25 agosto 2008 / 18:05 / tra 9 anni

Greggio, Opec manterrà invariata produzione a settembre

di Simon Webb

DUBAI (Reuters) - L‘Opec probabilmente deciderà nel meeting del 9 settembre di mantenere invariata la produzione di petrolio, mentre i prezzi restano alti nonostante una forte diminuzione rispetto al picco di luglio.

Lo ha detto una fonte interna all‘Opec.

Il petrolio americano oggi è stato scambiato a 115 dollari al barile, e il suo prezzo è sceso di oltre 30 dollari dal massimo raggiunto a luglio. L‘Arabia Saudita, il maggior esportatore di petrolio al mondo, si è impegnata ad aumentare la produzione per soddisfare la domanda crescente e contenere i prezzi.

Alcuni dei membri più intransigenti dell‘organizzazione hanno detto che il gruppo al prossimo meeting dovrebbe decidere un taglio della produzione se i prezzi continuassero a scendere.

“Credo che la produzione resterà la stessa” ha detto la fonte “Il prezzo è ancora alto”.

I membri dell‘Opec vogliono prezzi che prevengano un‘erosione della domanda e incoraggino la crescita economica globale, ha detto la fonte, rifiutando di definire un prezzo ideale. L‘Opec produce più di un terzo del petrolio mondiale.

I funzionari del gruppo di produttori sono riluttanti a fornire un obiettivo di prezzo anche perchè ciascun membro dell‘organizzazione avrebbe bisogno di un prezzo diverso per mantenere in equilibrio il proprio bilancio.

Venezuela e Iran sono tra i membri Opec che avrebbero bisogno di prezzi più alti e sono stati i primi a chiedere pubblicamente un taglio della produzione a fronte di prezzi in ulteriore calo.

INCERTEZZE

Secondo la fonte, la produzione globale di petrolio è più che sufficiente a soddisfare la domanda nel breve periodo, ma i consumi dovrebbero aumentare durante l‘inverno.

La domanda stagionale dovrebbe attenuare l‘impatto a breve termine della diminuzione dei consumi nei Paesi industrializzati. L‘effetto del calo della domanda sarà chiaro dopo l‘inverno, ha aggiunto la fonte.

“Ci sono molti punti incerti nel mercato” ha detto la fonte “Non sappiamo che tipo di domanda ci sarà e dobbiamo tenere gli occhi puntati sull‘economia statunitense. Non sappiamo a quanto ammonterà la fornitura dai Paesi esterni all‘Opec. Non conosciamo l‘ammontare delle scorte”.

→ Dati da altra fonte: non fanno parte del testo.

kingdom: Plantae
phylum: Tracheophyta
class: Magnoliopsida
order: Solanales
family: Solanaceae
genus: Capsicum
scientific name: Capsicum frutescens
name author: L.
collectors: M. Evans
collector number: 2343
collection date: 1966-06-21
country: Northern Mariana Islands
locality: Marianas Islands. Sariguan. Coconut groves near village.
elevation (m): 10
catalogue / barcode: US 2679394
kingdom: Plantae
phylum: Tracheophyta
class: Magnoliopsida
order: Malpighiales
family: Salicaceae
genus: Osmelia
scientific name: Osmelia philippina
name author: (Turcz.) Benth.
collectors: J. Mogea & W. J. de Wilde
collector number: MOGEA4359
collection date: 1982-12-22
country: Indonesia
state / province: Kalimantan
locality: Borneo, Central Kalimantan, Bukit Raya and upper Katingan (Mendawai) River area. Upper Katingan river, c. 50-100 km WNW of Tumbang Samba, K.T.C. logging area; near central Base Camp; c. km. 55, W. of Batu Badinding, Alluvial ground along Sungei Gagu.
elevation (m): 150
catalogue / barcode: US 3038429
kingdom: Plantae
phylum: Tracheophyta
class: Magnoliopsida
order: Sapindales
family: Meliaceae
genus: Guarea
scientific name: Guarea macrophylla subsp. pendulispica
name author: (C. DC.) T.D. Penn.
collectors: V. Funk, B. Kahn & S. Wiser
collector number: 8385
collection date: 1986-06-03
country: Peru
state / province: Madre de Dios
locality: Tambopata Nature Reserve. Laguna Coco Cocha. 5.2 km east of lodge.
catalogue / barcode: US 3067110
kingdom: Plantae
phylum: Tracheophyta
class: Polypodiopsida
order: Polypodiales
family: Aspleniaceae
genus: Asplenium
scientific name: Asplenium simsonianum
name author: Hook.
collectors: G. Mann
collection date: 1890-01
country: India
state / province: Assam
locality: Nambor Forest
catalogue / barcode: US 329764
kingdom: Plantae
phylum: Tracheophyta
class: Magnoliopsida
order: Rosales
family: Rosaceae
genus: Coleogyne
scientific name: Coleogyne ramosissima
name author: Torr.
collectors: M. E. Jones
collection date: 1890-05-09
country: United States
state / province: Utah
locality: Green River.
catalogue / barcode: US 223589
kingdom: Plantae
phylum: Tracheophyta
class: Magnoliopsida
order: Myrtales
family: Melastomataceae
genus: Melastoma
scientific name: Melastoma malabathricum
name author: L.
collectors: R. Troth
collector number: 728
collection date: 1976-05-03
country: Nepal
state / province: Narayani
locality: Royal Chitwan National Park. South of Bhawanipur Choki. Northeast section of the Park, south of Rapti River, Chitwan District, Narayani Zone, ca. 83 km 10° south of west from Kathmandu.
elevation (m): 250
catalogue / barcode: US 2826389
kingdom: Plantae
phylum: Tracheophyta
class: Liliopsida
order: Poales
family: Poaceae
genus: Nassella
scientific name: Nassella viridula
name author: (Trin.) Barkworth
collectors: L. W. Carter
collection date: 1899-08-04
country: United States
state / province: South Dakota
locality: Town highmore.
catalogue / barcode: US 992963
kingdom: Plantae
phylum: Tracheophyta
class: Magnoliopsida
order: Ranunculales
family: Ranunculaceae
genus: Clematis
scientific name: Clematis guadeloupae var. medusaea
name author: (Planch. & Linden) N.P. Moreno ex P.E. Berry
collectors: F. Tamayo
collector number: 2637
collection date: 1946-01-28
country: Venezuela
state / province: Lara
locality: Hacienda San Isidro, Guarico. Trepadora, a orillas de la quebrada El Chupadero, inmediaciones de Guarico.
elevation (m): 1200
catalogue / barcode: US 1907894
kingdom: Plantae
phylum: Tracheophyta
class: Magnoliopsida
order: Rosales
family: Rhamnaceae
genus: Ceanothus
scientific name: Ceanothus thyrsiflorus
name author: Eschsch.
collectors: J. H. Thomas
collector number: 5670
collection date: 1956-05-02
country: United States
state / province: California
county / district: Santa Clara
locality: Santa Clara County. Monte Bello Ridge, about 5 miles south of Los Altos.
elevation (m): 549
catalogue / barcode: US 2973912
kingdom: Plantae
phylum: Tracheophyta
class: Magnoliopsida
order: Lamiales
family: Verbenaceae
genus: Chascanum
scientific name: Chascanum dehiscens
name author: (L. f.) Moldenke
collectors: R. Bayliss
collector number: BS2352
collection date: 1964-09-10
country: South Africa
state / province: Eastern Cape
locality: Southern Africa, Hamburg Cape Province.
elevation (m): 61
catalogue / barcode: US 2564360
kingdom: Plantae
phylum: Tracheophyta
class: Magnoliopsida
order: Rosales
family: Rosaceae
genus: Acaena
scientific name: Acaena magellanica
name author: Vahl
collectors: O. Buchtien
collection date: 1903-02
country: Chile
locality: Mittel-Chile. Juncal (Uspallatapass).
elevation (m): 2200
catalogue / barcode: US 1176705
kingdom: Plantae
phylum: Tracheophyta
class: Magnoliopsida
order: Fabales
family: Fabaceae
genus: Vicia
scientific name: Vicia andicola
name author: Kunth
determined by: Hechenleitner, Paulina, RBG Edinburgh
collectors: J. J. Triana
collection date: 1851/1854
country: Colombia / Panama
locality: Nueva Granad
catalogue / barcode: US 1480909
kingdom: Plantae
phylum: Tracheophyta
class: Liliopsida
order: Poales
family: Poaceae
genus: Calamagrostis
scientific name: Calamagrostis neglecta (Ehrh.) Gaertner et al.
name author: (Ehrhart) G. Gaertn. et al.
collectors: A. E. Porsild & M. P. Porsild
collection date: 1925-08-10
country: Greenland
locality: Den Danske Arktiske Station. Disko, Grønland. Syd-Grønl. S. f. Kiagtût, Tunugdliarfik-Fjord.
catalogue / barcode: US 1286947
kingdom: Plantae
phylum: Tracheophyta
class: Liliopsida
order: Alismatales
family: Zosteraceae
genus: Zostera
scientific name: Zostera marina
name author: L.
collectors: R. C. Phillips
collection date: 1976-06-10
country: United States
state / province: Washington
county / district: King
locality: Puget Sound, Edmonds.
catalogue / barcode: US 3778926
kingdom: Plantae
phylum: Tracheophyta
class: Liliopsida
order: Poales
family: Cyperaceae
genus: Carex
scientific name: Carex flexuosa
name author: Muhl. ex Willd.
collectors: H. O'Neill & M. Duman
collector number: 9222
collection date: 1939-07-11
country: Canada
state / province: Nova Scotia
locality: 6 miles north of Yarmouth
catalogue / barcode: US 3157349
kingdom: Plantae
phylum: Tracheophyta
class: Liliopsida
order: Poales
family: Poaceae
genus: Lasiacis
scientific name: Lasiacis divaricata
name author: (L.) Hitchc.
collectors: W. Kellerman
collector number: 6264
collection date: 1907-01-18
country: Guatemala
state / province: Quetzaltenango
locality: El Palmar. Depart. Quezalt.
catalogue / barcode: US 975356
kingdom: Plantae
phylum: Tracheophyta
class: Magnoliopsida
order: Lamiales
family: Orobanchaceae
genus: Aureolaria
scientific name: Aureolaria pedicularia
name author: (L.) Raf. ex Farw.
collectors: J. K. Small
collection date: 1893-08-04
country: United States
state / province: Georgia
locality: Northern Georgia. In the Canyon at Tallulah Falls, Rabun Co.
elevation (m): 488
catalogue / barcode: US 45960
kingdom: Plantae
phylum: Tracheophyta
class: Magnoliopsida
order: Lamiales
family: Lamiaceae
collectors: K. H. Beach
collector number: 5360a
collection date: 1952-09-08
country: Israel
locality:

La domanda degli Usa è diminuita di 800.000 barili al giorno nella prima metà del 2008, la più forte diminuzione in 26 anni. Ma nel lungo periodo, secondo la fonte Opec, i fondamentali sembrano solidi.

La domanda è sempre forte nei Paesi emergenti, Cina in testa, mentre i Paesi fuori dall‘Opec hanno difficoltà a stimolare la produzione.

”Nel lungo periodo il mercato è solido“ ha detto la fonte ”La domanda di greggio sta continuando a salire, e le alternative al petrolio non possono rispondere ai bisogni di energia a breve, soprattutto nei Paesi emergenti che non possono permettersi le tecnologie necessarie a sviluppare fonti alternative.